LINES OF THOUGHT ACROSS SOUTHEAST ASIA

Gateway to prosperity

Long a port of call on one of the region’s most popular smugglers’ routes, will Asean’s last trading frontier finally be brought in from the cold?

Steve Finch
November 17, 2012

Long a port of call on one of the region’s most popular smugglers’ routes, will Asean’s last trading frontier finally be brought in from the cold?

By Steve Finch
The Asian Development Bank  (ADB) in 2001 predicted it would be possible to travel on an “all-weather road” from Da Nang in Vietnam to Mawlamyine, a run-down port on Myanmar’s Bay of Bengal coast, within three years.
 

Photo: Reuters/AFP.   Off the back of a lorry: a militarised mafia are making a killing in cross-border contraband trade.
Photo: Reuters/AFP.
Off the back of a lorry: a militarised mafia are making a killing in cross-border contraband trade.

 
More than a decade later, this 1,320-kilometre trade route – the East-West Economic Corridor – comes to a grinding halt at a bridge across the Moei River connecting the Thai border town of Mae Sot to Myawaddy in Myanmar. This is the gateway to Kayin State, scene of the world’s longest-running civil war at 60 years and counting.
Foreigners are barred from travelling overland beyond this town. Beneath the bridge on the Myanmar side, proxy militias in cahoots with the army man sand-bagged sentry posts day and night and the rural landscape surrounding the town is littered with anti-personnel mines. Still, this war economy looks to be on the verge of a much-needed makeover.
A third round of ceasefires in mid-September not only brought the Myanmar government closer to a lasting peace deal with the Karen National Union – the political wing of the insurgents – it  also prompted calls to rejuvenate business on the Myanmar side of the border through the establishment of factories and commercial farms.

**WRITTEN TASK 1:**
Pick out every line of the records that contains the string "depth". Case counts.

**INFORMATION SUPPLIED:**

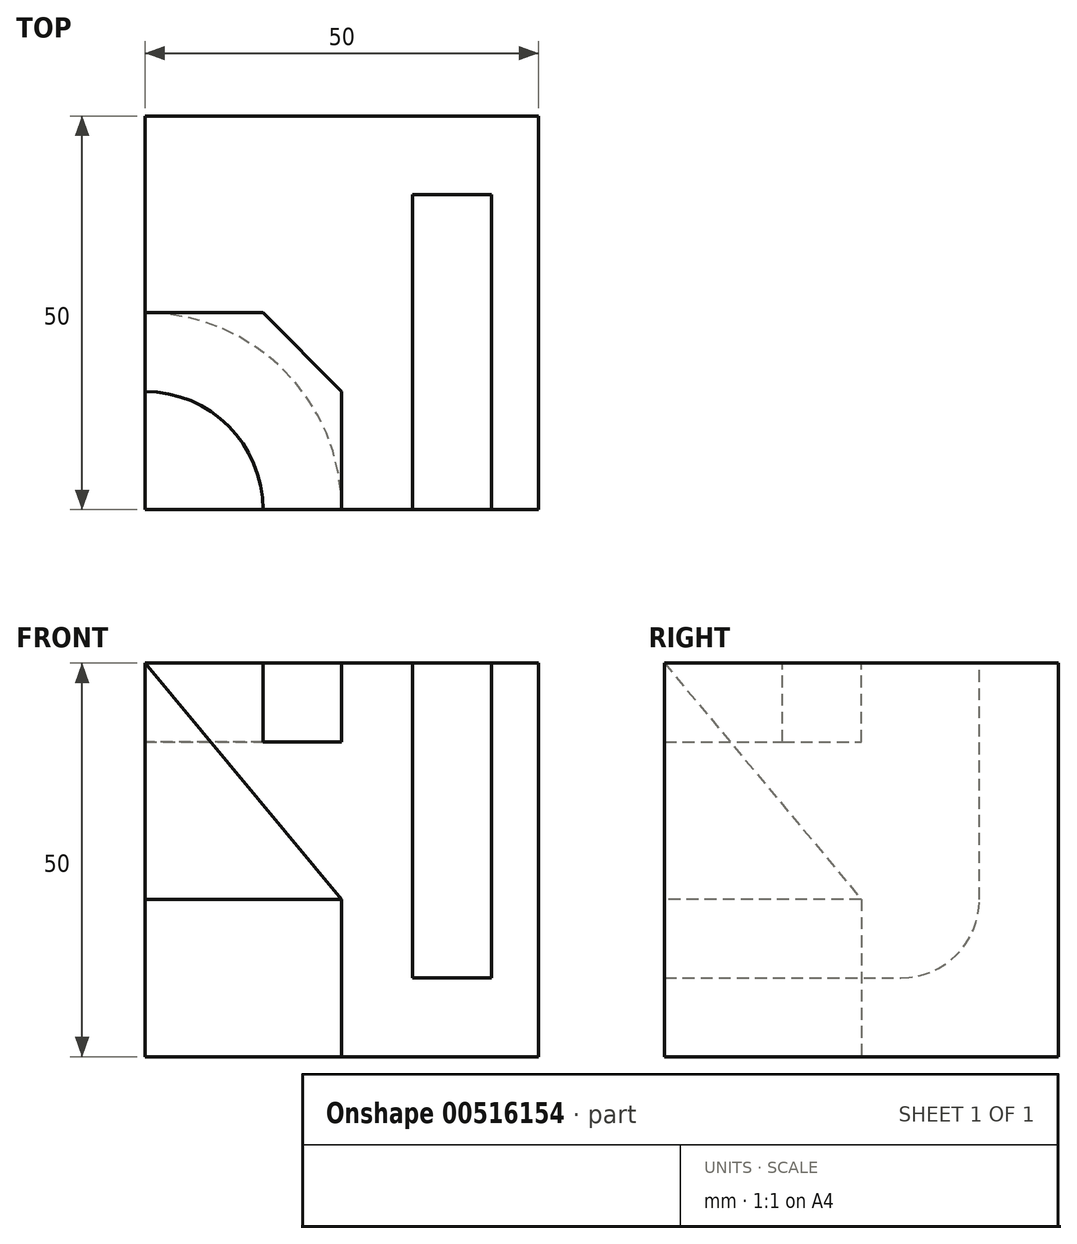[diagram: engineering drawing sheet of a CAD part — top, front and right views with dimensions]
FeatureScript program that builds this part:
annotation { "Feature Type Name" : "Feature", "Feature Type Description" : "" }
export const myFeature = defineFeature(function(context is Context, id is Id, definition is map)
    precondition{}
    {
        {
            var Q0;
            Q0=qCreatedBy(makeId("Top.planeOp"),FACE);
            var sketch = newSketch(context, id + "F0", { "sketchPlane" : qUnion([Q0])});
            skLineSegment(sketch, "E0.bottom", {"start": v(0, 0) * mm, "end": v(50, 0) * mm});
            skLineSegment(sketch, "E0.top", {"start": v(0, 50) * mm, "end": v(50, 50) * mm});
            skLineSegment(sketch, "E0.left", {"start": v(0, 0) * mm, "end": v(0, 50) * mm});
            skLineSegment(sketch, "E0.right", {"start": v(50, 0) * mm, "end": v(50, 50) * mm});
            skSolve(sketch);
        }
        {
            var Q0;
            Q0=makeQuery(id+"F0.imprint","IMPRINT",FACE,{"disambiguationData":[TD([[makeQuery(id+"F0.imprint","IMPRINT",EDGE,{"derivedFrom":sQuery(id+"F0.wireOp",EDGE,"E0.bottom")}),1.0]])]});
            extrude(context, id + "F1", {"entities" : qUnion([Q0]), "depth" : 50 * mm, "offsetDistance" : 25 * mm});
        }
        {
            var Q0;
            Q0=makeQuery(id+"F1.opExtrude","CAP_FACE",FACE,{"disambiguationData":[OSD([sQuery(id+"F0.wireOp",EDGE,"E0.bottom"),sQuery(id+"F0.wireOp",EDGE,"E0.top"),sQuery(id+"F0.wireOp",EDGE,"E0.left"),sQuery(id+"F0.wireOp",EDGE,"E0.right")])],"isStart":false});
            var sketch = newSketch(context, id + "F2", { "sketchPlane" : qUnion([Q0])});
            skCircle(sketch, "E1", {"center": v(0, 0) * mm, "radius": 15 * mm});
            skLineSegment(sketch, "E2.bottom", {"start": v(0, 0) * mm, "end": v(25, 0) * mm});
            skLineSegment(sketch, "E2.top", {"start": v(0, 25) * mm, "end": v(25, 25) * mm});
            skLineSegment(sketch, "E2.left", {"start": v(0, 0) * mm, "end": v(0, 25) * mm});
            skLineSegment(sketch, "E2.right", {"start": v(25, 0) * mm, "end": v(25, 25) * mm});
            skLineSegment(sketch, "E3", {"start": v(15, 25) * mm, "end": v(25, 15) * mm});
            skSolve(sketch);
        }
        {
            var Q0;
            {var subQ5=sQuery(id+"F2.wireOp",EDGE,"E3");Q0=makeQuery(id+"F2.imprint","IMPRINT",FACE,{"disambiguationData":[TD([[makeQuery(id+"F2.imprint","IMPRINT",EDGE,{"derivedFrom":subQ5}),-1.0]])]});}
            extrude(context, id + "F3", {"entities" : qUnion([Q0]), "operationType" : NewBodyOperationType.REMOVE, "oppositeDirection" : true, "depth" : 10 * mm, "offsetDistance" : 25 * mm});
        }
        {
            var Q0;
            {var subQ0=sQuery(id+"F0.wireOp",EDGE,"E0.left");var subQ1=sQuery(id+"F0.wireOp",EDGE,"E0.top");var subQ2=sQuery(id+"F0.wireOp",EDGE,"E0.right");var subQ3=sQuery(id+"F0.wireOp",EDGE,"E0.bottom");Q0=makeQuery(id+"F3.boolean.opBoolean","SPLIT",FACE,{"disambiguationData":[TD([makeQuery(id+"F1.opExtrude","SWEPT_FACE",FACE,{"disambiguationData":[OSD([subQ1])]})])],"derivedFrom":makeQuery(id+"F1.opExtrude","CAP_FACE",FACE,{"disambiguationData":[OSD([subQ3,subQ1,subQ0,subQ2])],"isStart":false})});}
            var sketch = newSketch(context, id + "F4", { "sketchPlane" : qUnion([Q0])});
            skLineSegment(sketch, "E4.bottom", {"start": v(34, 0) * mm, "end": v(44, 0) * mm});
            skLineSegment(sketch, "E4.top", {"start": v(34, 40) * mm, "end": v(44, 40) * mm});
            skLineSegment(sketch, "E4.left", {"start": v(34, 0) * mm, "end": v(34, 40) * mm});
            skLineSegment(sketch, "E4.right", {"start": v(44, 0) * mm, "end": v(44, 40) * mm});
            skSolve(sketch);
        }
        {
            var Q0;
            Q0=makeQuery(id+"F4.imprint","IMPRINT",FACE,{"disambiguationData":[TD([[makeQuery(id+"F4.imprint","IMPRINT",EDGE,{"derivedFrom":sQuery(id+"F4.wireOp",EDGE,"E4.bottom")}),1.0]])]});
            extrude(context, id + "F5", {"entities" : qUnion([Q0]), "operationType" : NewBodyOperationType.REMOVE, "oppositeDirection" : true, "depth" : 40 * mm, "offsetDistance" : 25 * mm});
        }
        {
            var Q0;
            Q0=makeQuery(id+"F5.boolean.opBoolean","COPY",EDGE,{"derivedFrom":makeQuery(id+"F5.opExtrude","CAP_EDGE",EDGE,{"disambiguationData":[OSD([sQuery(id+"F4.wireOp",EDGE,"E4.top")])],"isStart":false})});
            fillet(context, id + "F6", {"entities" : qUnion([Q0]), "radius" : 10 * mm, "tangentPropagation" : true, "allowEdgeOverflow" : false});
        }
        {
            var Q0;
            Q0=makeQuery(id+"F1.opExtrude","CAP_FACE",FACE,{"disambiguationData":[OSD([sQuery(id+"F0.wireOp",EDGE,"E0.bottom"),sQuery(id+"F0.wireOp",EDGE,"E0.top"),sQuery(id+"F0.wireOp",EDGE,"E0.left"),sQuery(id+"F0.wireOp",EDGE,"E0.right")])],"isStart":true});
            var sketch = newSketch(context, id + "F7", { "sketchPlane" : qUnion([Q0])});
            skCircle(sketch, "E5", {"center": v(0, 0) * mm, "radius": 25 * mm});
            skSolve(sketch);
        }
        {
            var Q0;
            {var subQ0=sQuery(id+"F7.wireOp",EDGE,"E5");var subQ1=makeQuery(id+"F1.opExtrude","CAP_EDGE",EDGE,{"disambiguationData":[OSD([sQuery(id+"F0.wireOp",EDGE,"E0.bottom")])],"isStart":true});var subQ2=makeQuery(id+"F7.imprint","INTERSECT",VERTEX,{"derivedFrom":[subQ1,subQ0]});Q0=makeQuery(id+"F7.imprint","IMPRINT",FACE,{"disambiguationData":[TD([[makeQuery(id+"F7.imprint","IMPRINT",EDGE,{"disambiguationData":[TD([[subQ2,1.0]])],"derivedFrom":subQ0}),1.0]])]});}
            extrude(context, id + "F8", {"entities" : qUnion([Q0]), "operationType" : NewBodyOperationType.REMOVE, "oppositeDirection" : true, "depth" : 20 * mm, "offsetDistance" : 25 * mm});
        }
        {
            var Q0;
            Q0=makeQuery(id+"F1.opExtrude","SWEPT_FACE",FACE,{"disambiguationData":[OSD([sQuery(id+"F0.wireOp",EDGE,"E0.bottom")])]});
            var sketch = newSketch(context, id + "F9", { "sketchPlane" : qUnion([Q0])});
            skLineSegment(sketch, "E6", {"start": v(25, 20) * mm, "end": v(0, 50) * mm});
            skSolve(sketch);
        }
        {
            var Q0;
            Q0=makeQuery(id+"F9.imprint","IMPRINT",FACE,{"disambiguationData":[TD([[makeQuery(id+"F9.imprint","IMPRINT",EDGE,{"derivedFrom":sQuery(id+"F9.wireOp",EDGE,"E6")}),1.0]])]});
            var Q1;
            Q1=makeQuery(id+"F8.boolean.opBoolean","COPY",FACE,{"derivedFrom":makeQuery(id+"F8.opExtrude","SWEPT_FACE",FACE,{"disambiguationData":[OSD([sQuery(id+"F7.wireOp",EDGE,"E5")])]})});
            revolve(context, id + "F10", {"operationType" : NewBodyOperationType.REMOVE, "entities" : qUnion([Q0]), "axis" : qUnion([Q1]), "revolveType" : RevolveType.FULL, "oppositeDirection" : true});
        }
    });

**WRITTEN TASK 2:**
For each statement, say whether it agrees with the article on the East-West Economic Corridor, and quote the words of the article that decide it: (a) The Asian Development Bank made its prediction about the road in 2001. (b) The East-West Economic Corridor is 1,320 kilometers long. (c) The Karen National Union is described as the military wing of the insurgents.

**COMPLETE OUTPUT 1:**
            extrude(context, id + "F1", {"entities" : qUnion([Q0]), "depth" : 50 * mm, "offsetDistance" : 25 * mm});
            extrude(context, id + "F3", {"entities" : qUnion([Q0]), "operationType" : NewBodyOperationType.REMOVE, "oppositeDirection" : true, "depth" : 10 * mm, "offsetDistance" : 25 * mm});
            extrude(context, id + "F5", {"entities" : qUnion([Q0]), "operationType" : NewBodyOperationType.REMOVE, "oppositeDirection" : true, "depth" : 40 * mm, "offsetDistance" : 25 * mm});
            extrude(context, id + "F8", {"entities" : qUnion([Q0]), "operationType" : NewBodyOperationType.REMOVE, "oppositeDirection" : true, "depth" : 20 * mm, "offsetDistance" : 25 * mm});

**COMPLETE OUTPUT 2:**
(a) Yes: "in 2001 predicted it would be possible to travel on an “all-weather road”"
(b) Yes: "this 1,320-kilometre trade route – the East-West Economic Corridor"
(c) No: "the Karen National Union – the political wing of the insurgents"